AIM A – From the records, copy out the lines exactly as they appear, starting with the line that contains "List objects with" and going on through the line that contains "power tower: (399, 510)", both included.

## begin GIVEN TEXT

2. Adaptability. Some “generic” settings aren’t really generic. They’re core, and they are designed to be adapted to different genres and settings via setting rules and character options. Savage Worlds and Fate are two prime examples, and it’s for this reason that they are both well-regarded systems. Just look at the breadth of published settings for Savage Worlds to see precisely how adaptable it really is.

3. Ease of use. This ties into familiarity, but it’s more from a usability perspective. Using the same system helps to establish patterns. Familiarity helps with rules comprehension while ease of use facilitates execution of the game during both prep and play.

4. Efficiency. For some GMs and players, focusing on one system means they don’t have to spend time or money to learn and master a new system for every new campaign. Not everyone has the disposable income to by a system/setting of the week, and not everyone has the time to invest in reading, comprehending, and remembering a new set of rules. The aforementioned familiarity also means faster execution when it comes to prep and play as well as faster adjudication and less confusion at the table. Everyone is able to focus on the story as the rules become second nature.

5. Effectiveness. Adaptable systems such as Savage Worlds and Fate can offer a level of effectiveness that is either perfect or at the very least good enough to still be fun.

#7 Comment By Weylin S On February 19, 2014 @ 5:07 pm

I have to disagree about The system defines the out-of-game experience vs setting defines the in-game experience.

System has a huge impact in my experience on what you can do character creation wise because of how characters are built in a give system and what options are available. Also system tell you how the game is going to play and what your options in game will be.

You wont be building a very good agility and speed based fighter in OD&D or a very good kitsune in Buffy RPG (at least not one even close to the the legends).

if the system is known for its lethality, you probably shouldn’t try to play GI Joe with it. Shadowrun and Cyberpunk and Interface Zero are all cyberpunk games, but play very very differently despite being set in extremely similar settings.

## end GIVEN TEXT

AIM B – Extend the discussion of tabletop role-playing game systems, picking up right after its final sentence.

## begin EXTRACTED INFORMATION

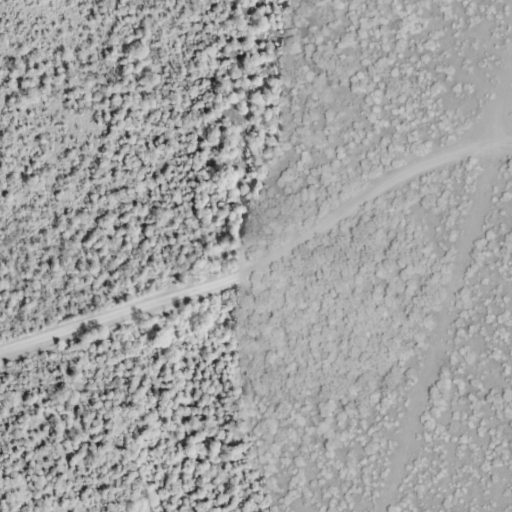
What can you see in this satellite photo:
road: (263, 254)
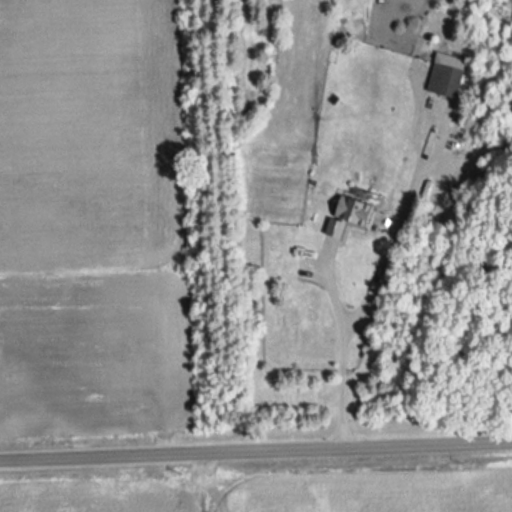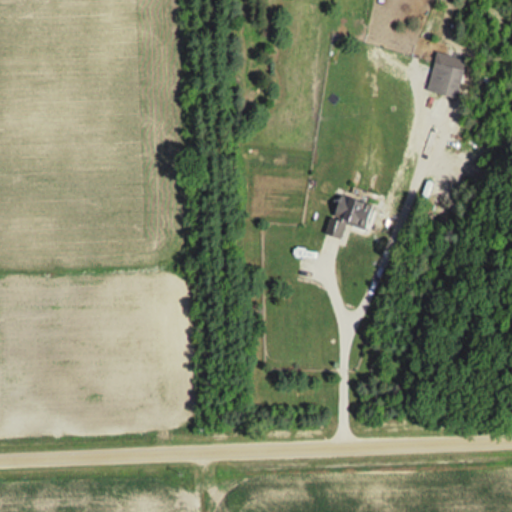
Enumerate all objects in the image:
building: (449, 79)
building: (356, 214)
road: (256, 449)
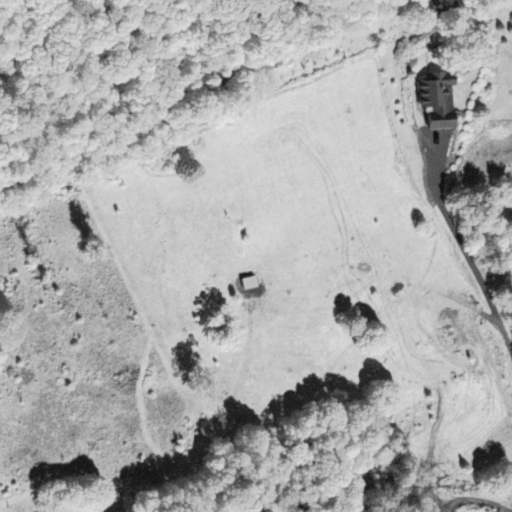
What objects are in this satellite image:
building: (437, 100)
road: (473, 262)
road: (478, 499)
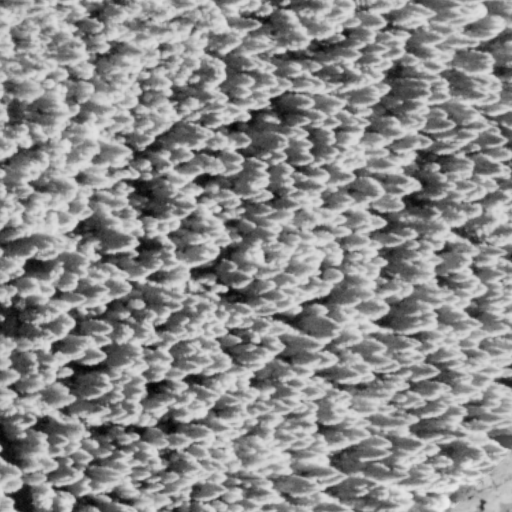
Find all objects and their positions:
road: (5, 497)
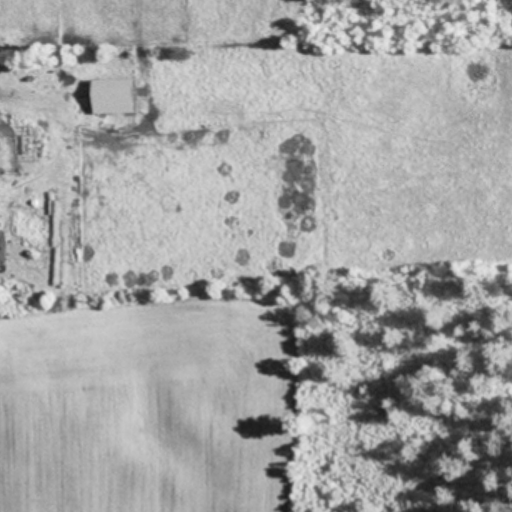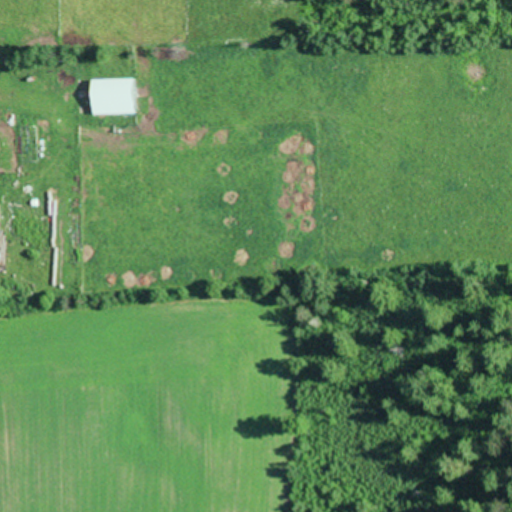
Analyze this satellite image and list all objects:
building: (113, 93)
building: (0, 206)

## end EXTRACTED INFORMATION
## begin EXTRACTED INFORMATION

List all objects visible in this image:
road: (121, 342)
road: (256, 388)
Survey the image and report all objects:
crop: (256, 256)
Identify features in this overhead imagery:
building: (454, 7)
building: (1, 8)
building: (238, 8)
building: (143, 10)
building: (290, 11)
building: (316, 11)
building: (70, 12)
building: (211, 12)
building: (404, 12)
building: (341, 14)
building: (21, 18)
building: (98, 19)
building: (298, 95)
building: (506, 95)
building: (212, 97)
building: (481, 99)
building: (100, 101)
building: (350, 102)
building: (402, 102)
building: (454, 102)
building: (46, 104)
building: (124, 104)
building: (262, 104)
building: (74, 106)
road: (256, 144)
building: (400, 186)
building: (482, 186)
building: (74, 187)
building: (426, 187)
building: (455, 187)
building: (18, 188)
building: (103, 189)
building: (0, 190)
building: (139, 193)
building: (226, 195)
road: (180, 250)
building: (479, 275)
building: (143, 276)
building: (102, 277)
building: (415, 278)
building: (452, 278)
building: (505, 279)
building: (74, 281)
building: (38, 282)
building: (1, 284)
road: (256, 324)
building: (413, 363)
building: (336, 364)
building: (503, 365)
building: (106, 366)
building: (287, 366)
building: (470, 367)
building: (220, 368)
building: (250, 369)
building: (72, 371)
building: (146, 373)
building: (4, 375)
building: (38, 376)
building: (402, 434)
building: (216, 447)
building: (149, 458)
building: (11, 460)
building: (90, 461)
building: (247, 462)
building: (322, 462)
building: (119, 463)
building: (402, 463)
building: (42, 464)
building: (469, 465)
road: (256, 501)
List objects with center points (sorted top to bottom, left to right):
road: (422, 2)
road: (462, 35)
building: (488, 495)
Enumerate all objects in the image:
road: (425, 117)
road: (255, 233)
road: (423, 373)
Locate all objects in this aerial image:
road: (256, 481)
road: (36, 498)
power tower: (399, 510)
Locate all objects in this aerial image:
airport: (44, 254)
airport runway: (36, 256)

## end EXTRACTED INFORMATION
## begin EXTRACTED INFORMATION

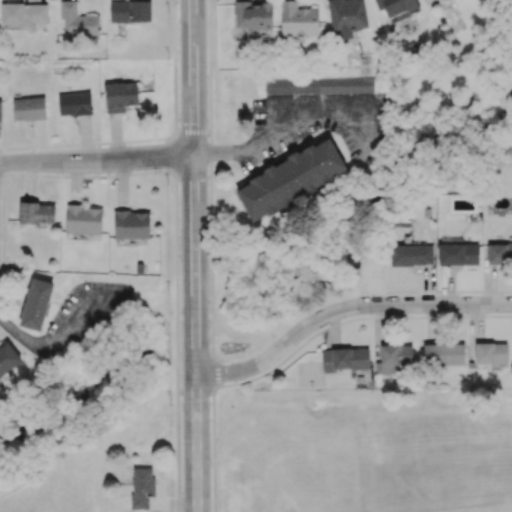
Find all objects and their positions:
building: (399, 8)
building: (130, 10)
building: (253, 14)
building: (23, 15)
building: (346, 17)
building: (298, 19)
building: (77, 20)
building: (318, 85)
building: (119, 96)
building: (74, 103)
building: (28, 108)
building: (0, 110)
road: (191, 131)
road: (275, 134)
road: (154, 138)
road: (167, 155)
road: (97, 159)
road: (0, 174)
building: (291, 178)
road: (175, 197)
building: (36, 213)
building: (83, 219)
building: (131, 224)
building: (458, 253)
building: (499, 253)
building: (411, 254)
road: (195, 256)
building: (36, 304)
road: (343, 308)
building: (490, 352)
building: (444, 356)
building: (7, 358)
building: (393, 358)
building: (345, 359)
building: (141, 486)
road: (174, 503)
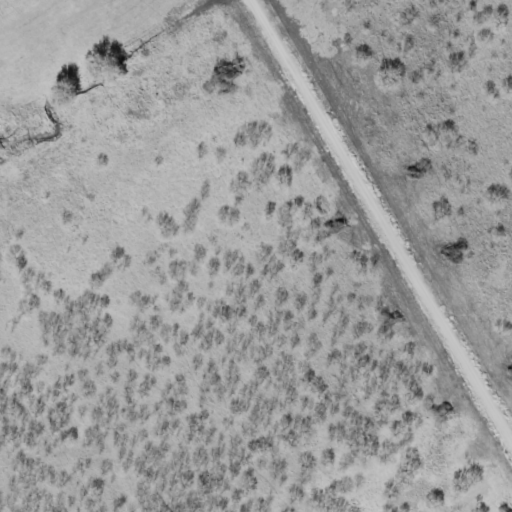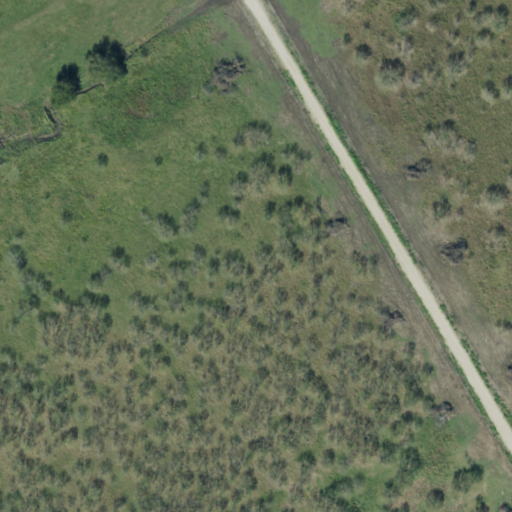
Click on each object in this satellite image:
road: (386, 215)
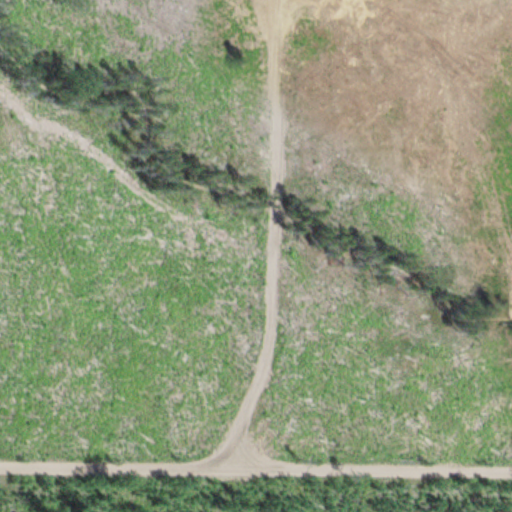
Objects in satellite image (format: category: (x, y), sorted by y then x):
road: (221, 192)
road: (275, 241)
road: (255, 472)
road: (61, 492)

## end EXTRACTED INFORMATION

TASK RESULT A –
List objects with center points (sorted top to bottom, left to right):
road: (422, 2)
road: (462, 35)
building: (488, 495)
Enumerate all objects in the image:
road: (425, 117)
road: (255, 233)
road: (423, 373)
Locate all objects in this aerial image:
road: (256, 481)
road: (36, 498)
power tower: (399, 510)

TASK RESULT B –
IN my experience, the feel of a game in-game is equal parts system and setting, with a big contribution from the story (theme, mood, NPCs) the game master is running. I have played a lot of VTM games and none of them have felt the same or even played the same (in some we were given more points to build characters with) and they felt very different from playing Vampires in Buffy/Angel RPG>

#8 Comment By Kristian Serrano On February 19, 2014 @ 5:52 pm

I completely agree with Weylin S. System can certainly change the in-game experience. It’s why I prefer Savage Worlds for Eberron over D&D.

#9 Comment By Weylin S On February 19, 2014 @ 8:05 pm

I have lost track of games for my group that were killed because the system and setting combination my group picked did not fit the setting or sort of game we wanted to play in that setting. We once tried to run Supernatural using NWOD Core (not huge fans of Cortex). Bombed hard because of the disconnect the system caused with the setting/source material. Dean and Sam get thrown around a lot, but NWOD is a fairly lethal system, especially if anyone brings a gun to your knife fight.

So for my group choice of system is vital to realizing a setting in game.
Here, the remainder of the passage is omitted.